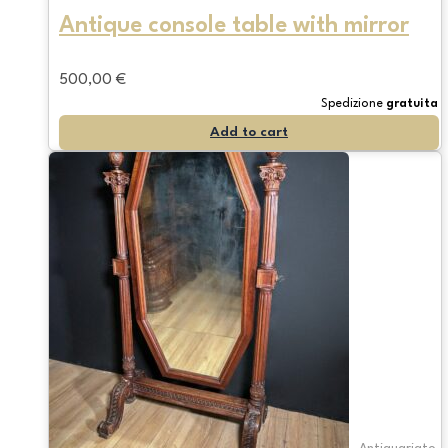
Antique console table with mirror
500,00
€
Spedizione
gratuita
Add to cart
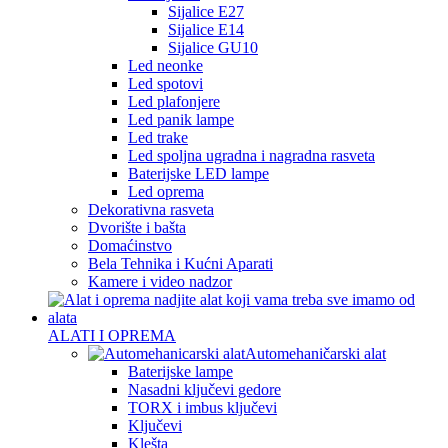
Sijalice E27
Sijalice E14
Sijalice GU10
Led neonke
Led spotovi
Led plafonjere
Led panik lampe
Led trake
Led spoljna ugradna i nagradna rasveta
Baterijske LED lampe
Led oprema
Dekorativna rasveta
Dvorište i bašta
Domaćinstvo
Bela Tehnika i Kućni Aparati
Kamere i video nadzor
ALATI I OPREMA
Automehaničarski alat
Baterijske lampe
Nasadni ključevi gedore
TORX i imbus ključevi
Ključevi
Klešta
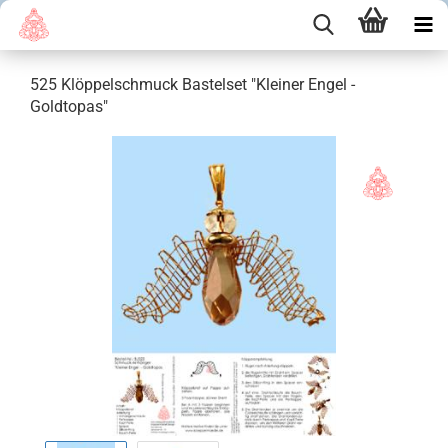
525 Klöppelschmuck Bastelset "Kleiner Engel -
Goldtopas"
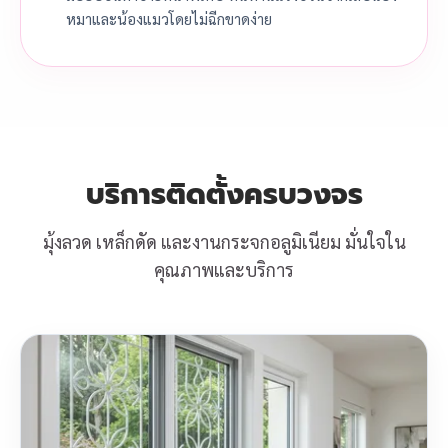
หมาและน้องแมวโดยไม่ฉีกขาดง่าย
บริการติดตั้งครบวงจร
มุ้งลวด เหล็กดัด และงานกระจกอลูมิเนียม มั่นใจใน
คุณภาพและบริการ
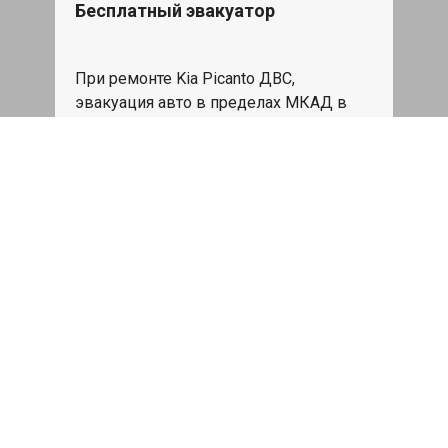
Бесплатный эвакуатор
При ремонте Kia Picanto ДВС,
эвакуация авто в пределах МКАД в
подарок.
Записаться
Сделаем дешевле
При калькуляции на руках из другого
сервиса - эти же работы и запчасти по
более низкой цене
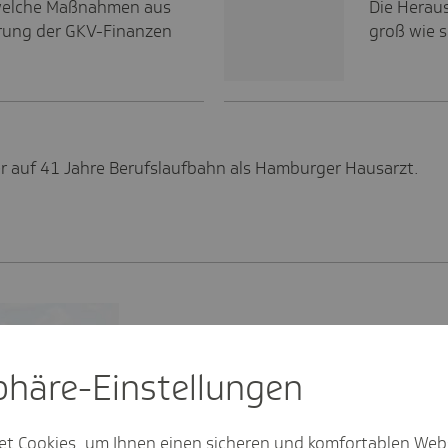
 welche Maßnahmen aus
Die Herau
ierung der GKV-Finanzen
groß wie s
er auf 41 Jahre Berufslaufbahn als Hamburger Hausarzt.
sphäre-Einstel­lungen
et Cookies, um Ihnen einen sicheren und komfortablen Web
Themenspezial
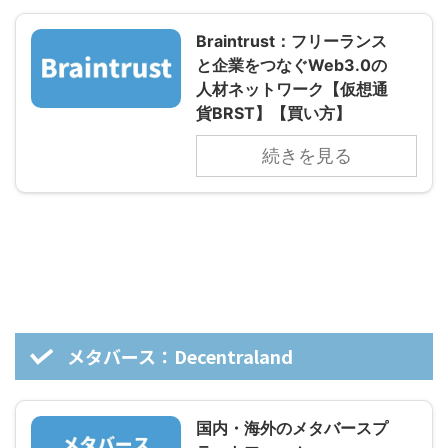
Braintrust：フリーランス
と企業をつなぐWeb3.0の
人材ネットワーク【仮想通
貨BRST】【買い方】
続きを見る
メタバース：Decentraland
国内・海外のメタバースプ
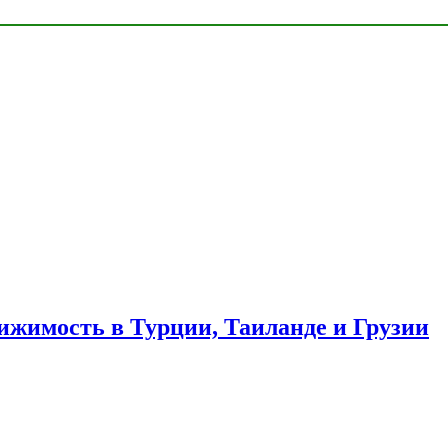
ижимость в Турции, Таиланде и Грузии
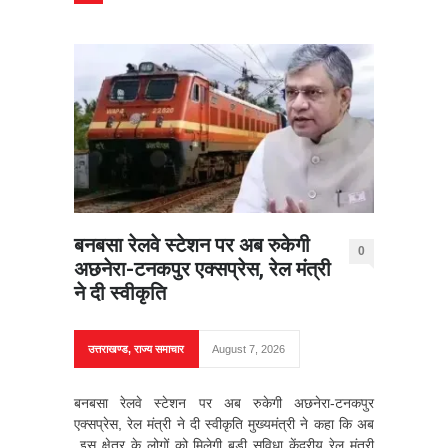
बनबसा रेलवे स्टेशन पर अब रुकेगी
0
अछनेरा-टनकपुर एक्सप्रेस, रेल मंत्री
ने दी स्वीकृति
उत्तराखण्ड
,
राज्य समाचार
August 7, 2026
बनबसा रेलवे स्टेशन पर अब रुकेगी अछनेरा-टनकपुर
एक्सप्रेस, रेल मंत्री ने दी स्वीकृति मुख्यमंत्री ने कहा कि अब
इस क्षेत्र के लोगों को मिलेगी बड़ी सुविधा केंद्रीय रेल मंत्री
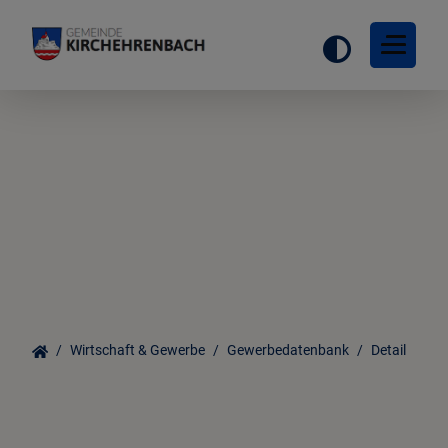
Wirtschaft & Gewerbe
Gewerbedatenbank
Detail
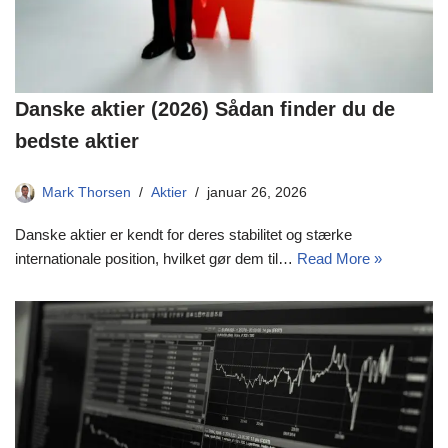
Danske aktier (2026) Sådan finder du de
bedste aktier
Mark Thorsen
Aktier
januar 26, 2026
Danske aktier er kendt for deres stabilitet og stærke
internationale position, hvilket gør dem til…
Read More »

┄┄┄┄┄┄

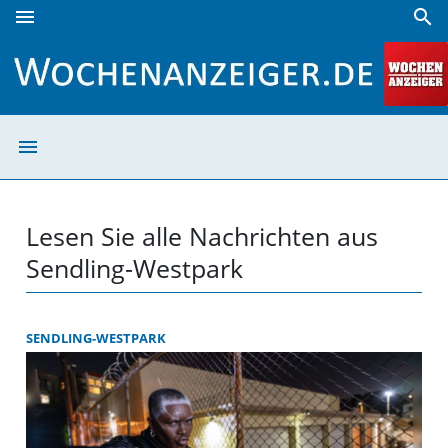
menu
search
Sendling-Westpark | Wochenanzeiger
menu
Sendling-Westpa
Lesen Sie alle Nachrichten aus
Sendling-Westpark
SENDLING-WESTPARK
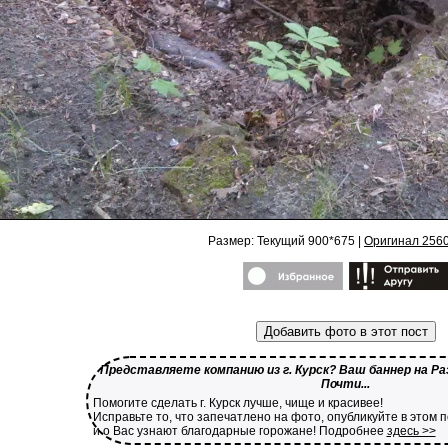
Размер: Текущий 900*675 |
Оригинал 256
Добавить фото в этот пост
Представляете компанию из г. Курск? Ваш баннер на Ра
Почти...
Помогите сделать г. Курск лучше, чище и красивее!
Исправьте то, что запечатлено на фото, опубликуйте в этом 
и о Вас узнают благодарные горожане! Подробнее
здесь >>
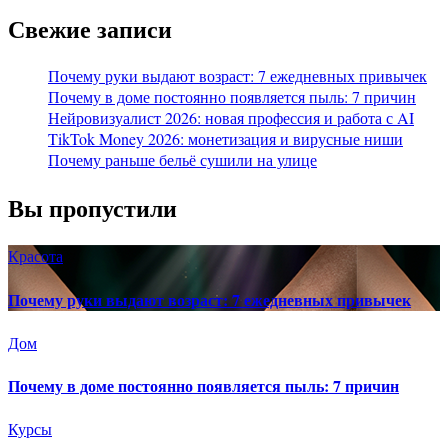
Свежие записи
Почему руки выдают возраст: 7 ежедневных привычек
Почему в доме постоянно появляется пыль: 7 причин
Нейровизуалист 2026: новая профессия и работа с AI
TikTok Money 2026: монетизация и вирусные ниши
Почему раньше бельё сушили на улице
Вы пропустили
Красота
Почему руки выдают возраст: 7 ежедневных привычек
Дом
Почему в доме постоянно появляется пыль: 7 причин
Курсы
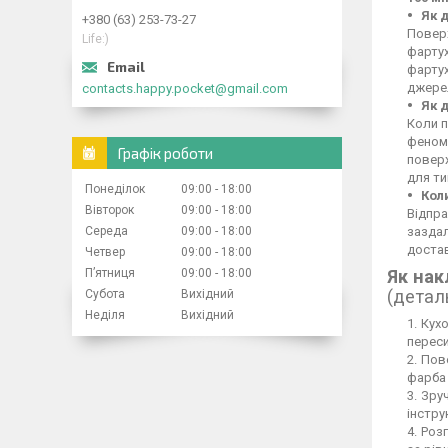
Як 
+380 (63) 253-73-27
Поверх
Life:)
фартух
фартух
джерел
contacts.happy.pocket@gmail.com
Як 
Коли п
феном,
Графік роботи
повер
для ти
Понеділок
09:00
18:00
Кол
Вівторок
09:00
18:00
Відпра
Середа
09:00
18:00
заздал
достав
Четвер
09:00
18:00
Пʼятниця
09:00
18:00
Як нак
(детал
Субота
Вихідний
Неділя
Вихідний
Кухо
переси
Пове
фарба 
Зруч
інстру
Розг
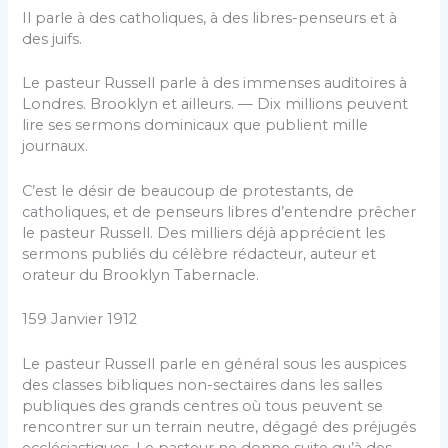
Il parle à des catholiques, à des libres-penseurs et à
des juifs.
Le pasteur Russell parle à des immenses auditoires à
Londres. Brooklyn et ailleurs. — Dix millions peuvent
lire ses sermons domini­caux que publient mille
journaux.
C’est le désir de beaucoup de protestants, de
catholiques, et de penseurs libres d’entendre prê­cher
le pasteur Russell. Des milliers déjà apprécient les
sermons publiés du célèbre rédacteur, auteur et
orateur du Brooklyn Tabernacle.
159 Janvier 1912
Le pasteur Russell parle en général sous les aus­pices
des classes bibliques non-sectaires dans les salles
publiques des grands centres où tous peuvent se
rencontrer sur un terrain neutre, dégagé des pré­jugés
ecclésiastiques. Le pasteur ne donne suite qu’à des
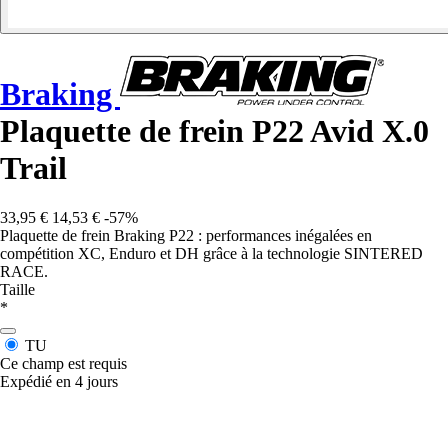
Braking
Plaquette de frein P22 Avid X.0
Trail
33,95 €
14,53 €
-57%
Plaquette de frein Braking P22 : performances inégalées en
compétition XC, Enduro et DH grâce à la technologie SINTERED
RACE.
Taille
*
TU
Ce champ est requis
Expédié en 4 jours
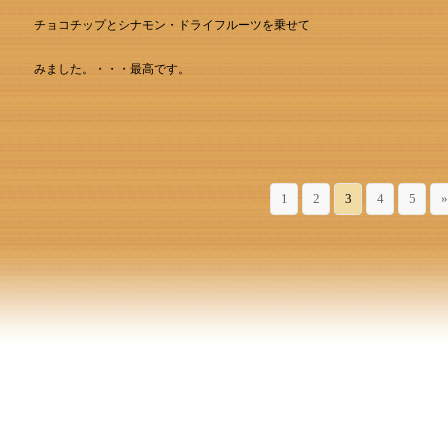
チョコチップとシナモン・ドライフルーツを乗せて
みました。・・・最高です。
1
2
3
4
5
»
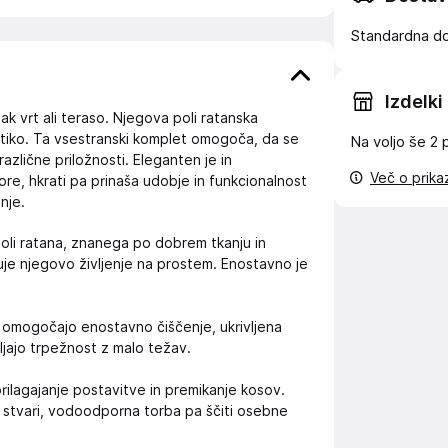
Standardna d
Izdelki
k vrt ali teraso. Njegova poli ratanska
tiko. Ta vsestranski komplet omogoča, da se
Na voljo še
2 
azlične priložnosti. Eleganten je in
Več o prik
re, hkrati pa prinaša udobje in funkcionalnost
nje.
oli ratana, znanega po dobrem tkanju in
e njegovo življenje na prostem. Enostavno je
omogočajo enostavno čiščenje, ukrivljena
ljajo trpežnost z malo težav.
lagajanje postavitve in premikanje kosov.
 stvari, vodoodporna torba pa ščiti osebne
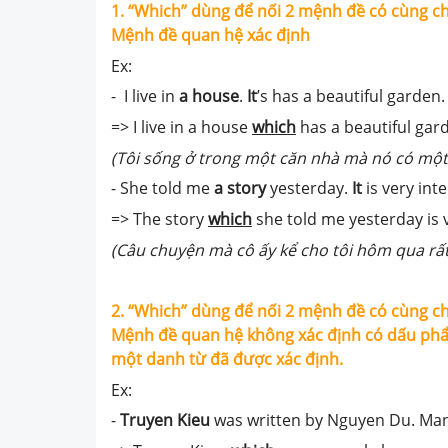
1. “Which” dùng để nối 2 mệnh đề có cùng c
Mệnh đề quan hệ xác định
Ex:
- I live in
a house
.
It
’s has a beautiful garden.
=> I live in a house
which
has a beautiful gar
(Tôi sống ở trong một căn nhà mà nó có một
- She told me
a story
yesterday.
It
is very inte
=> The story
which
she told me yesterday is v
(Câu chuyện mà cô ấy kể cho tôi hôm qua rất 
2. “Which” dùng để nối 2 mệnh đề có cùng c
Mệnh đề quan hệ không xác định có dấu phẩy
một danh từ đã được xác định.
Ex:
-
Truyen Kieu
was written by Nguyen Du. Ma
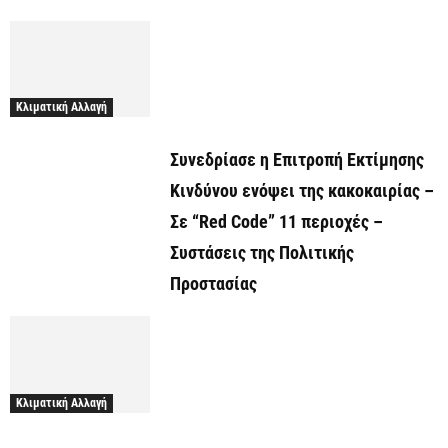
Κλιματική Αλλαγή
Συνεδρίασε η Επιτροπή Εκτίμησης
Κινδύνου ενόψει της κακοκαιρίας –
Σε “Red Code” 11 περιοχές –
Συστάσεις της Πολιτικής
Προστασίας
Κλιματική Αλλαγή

┄┄┄┄┄┄

Your task:
Write out the lines from the one containing "Antique console table with mirror" through the one containing "Add to cart", including both, with no changes.

Answer to the exercise:
Antique console table with mirror
500,00
€
Spedizione
gratuita
Add to cart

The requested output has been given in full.